Text block ::
# Whelping Box



## LET82 (Feb 24, 2009)

I have a litter due at the end of March and wanted to build a whelping box. Does anyone have any good plans for one? And about how much should I expect to spend?


----------



## smith family kennels (Jan 10, 2009)

Here are a couple I looked up

The Whelping Box

Our first whelping box was 4 ft. by 4 ft., large enough for you, the bitch and the pups.

If you just have to make your own, the walls should be at least 4 inches high, with the height depending on whether you have other dogs in the house. Most bitches will not tolerate other dogs around when she has pups. He maternal hormones and instincts are fully engaged and they may attack other dogs to keep them away from the pups.

You can build a whelping box out of a couple of sheets of plywood. The base is 48x46½ inches. This is raised two inches off the floor by 1x2 studs placed at the edges and in the middle. The space underneath lets us put a heating pad on one side to provide warmth, while creating a cooler side.

The sides are 48x7 inches, placed overlapping on outside next to the furring strips to create a square box. With the space underneath and the thickness of the plywood, the interior sides are about 4½ inches high. Four and one-half inch wide pieces are placed around the edge, resulting in a 3½ inch overhang. This provides a safe area for puppies where the bitch can't lie on them You can either miter the ends or butt them. In either case, a brace or angle iron should be used for extra support.

The pieces are glued and screwed together to increase strength. The entire box is coated with polyurethane to ease clean-up. A removable (to ease cleaning) rubber mat is laid across the bottom to provide footing and stability for the towels, etc. used to line the box. Frequent changes are needed to maintain cleanliness and you will be doing lots of washes.

With this design, you can sit on the edge of the box without fear of collapse and there is room in the box for the bitch to nurse while you sit with her. Clean-up is relatively easy; requiring vacuuming loose food and damp-wiping spills.

To build the box we described, you will need:

1 piece of 4x8 foot, ½ or ¾ inch plywood, cut as follows:

1 piece 48x46½ inches

4 pieces 48x7 inches

4 pieces 48x4½ inches (to be cut depending on whether you use butt or mitred ends)

A total of 20 feet of 1x2 inch furring strips cut to appropriate lengths

About 40 screws 1½ to 2 inches long to secure the floor to the furring strips and the sides to the top of the box.

About 20 screws 1¼ to 1½ inches long to secure the sides to the furring strips.

Exercise set ::
1. Answer these questions using the whelping box thread:
(a) What were the dimensions of the first whelping box?
(b) How far is the base raised off the floor?
(c) What is the entire box coated with?
2. Write the next part of the whelping box thread, picking up after its final line.
The entries play no role in this work.

Data shown ::
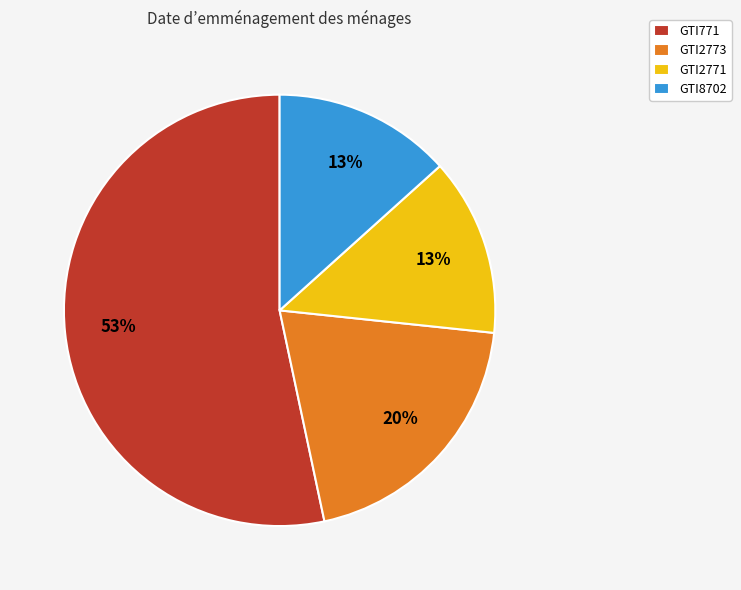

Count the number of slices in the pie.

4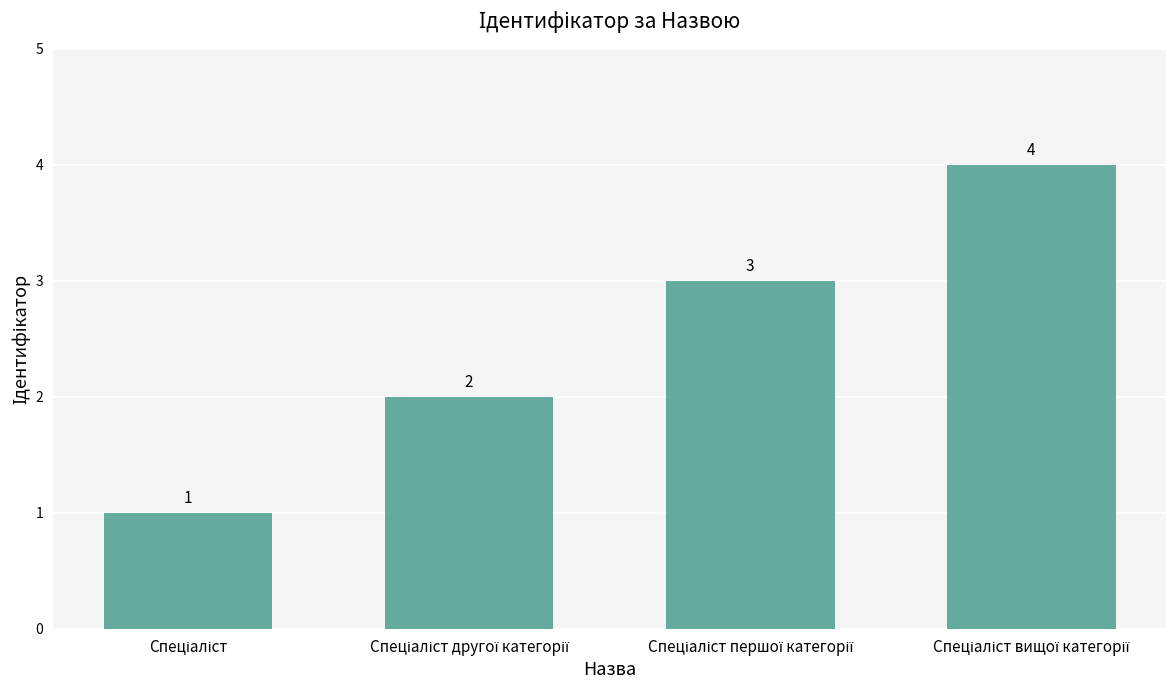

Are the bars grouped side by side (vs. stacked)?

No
...
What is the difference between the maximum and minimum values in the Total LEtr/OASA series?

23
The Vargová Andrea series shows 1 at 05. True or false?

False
...
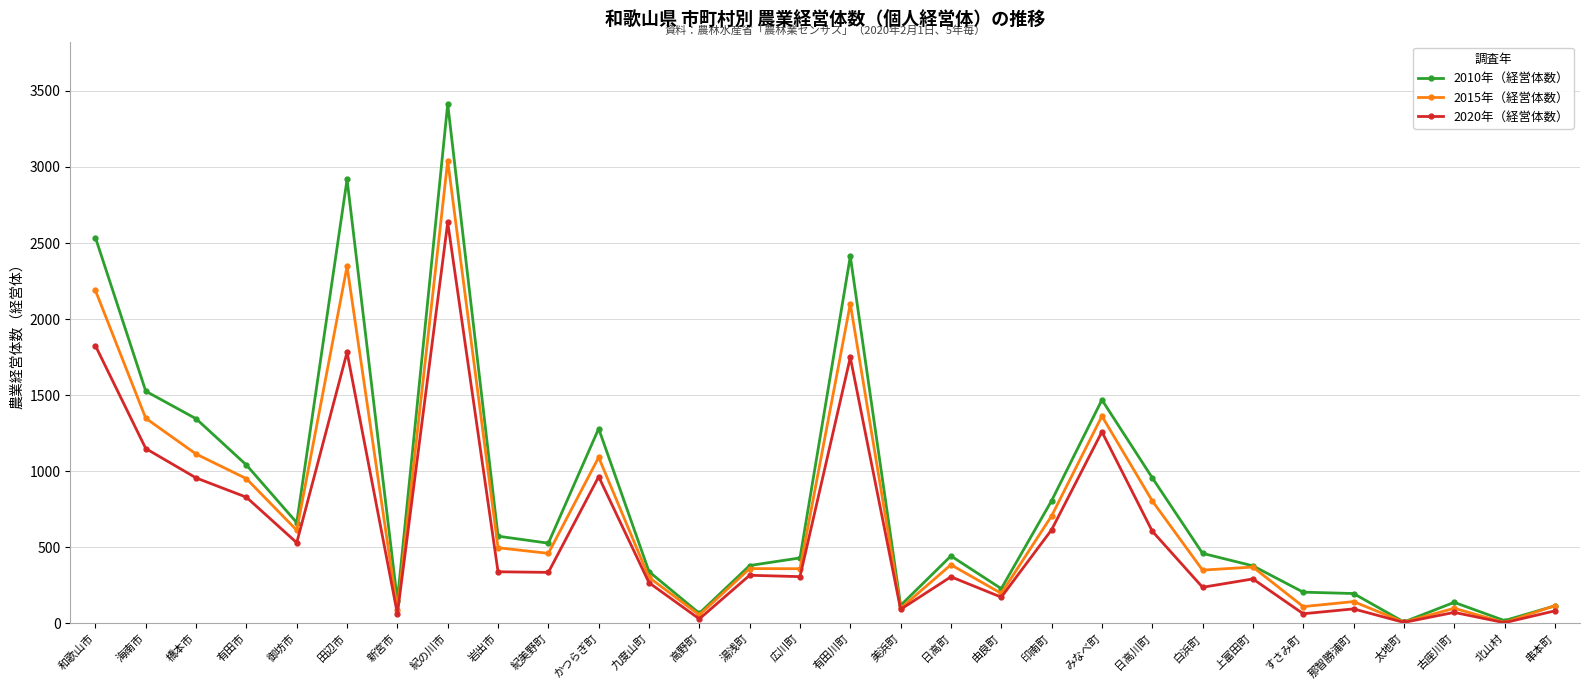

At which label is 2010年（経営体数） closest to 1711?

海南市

Written answers ::
1.
(a) 4 ft. by 4 ft.
(b) Two inches.
(c) Polyurethane.

2.
Carpenter's Glue

A quart of polyurethane

A 3-inch paint brush

Turpentine or mineral spirits

Several sheets of sandpaper

Lots of towels, wash clothes, lambskin pads and old blankets, both for the whelping box and the puppy box.

Whelping Box Construction Plans

Building a Whelping Box The Easy Way
I have built many whelping boxes that didn't work very well. I made the mistakes of making the box too large, and of not using heavy duty lumber. The boxes were a pain to keep clean and looked so awful after being used, that I would throw them away and build a new one for each litter.

My newest box, now ready for its third use, was simple to build, easy to clean, and still looks great!

Go to your local lumberyard or Home Depot type store. You will need one sheet of 3/4" plywood. Get a good grade, one that is smooth on both sides. The sheet comes in a standard size of 4' by 8'. Ask the lumberman to cut the wood in half, so you have two pieces, 4' by 4'. Then have him cut one of the sections into three equal parts. They will be 16" sections 4' long. These will be three sides of the box. By using 3/4" plywood, the box will be sturdy enough for you to get in it with your dog.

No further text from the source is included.